EXERCISE DIRECTIONS
Copy every line from the records that holds the word "seront".

EXERCISE DATA
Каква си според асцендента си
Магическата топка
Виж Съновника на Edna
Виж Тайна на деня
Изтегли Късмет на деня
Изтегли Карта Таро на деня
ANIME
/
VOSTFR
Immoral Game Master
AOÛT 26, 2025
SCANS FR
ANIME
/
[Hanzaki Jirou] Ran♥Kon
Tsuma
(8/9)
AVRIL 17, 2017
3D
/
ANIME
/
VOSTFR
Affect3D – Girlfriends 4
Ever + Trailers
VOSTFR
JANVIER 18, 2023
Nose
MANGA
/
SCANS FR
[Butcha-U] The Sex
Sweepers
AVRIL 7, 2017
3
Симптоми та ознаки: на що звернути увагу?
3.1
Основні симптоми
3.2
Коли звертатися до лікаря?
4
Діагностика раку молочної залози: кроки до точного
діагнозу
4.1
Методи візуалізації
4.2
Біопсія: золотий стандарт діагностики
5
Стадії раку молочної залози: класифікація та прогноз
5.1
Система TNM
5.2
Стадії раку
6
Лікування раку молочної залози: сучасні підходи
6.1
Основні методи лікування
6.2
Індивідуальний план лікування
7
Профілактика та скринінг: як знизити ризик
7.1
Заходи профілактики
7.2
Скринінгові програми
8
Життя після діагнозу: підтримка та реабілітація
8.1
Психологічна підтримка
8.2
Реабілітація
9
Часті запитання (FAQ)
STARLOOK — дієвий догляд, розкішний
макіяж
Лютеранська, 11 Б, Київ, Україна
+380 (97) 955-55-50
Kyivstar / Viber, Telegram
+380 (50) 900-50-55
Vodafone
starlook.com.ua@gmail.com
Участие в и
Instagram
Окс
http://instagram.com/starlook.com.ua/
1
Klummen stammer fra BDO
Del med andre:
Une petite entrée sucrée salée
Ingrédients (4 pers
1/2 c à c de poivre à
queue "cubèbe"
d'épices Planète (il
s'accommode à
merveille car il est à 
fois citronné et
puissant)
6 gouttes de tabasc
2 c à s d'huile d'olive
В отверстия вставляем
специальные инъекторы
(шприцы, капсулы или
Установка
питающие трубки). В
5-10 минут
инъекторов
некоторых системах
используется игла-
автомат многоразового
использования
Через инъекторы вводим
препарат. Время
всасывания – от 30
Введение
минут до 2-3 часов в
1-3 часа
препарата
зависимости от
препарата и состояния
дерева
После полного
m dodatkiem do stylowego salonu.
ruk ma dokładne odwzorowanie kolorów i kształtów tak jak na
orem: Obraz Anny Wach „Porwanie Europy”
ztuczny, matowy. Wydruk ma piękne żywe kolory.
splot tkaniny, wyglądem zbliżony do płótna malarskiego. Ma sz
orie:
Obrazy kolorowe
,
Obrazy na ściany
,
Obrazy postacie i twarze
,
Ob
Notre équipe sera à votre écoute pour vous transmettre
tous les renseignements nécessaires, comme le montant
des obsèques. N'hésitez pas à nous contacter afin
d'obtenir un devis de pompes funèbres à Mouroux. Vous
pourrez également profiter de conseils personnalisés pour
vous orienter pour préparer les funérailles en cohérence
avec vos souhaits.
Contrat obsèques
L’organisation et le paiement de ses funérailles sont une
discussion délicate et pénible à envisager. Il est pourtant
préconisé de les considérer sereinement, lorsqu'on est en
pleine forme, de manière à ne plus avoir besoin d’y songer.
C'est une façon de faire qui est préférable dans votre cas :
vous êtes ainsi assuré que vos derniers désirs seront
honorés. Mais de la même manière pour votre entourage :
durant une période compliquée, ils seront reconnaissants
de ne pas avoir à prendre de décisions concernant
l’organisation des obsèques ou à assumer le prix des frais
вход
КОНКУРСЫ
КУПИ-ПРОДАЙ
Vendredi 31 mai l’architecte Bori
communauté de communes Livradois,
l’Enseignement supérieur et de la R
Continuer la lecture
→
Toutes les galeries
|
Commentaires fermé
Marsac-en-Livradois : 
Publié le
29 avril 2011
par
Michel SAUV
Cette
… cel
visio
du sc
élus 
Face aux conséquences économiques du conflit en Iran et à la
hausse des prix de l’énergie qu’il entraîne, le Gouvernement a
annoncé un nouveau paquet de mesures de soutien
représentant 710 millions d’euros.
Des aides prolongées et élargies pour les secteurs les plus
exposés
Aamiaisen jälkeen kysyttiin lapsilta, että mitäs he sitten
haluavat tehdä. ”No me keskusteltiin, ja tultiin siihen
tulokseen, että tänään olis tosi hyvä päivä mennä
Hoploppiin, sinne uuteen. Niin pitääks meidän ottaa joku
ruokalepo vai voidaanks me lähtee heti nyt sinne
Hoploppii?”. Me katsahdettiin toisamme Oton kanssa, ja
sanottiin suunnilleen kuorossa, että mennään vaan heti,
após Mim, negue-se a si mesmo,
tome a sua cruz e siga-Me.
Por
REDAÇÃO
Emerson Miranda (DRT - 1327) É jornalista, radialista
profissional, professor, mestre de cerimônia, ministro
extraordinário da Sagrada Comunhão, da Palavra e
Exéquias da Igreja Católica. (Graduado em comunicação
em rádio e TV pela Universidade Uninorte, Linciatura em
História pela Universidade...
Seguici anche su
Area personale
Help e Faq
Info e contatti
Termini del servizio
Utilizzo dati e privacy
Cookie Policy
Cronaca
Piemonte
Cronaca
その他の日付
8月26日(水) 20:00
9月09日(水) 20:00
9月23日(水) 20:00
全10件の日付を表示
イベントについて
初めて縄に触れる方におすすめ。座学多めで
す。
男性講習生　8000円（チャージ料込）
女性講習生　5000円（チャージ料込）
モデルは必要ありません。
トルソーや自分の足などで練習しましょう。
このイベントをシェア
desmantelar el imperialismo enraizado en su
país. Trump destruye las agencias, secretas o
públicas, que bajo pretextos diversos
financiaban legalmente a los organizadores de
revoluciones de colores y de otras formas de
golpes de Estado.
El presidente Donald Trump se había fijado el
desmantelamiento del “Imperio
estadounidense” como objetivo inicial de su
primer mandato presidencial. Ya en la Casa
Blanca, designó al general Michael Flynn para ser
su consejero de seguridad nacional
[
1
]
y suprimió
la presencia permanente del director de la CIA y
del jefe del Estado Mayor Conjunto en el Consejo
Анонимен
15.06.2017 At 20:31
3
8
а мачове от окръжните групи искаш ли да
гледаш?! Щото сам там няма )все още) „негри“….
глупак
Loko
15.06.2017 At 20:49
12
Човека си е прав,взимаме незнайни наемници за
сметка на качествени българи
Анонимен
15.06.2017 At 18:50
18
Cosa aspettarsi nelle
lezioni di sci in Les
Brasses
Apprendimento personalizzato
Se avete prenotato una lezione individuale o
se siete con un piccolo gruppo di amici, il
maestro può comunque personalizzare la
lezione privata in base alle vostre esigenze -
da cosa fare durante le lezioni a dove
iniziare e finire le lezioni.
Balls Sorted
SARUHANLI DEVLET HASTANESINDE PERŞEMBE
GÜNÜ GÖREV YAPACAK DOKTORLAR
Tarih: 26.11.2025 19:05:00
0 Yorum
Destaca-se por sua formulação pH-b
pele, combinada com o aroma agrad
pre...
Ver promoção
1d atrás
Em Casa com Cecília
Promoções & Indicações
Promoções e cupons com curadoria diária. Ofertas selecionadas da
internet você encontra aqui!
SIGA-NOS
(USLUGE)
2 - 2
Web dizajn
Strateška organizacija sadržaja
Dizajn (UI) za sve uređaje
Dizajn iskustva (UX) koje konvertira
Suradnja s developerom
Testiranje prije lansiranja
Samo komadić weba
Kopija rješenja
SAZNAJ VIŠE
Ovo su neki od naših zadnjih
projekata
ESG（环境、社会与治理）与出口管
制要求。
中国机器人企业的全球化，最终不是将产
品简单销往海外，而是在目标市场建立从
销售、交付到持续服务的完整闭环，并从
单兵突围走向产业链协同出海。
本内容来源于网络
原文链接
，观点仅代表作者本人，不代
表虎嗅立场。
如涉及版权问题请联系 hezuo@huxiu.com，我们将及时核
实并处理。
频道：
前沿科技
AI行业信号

YOUR SOLUTION
vous êtes ainsi assuré que vos derniers désirs seront
durant une période compliquée, ils seront reconnaissants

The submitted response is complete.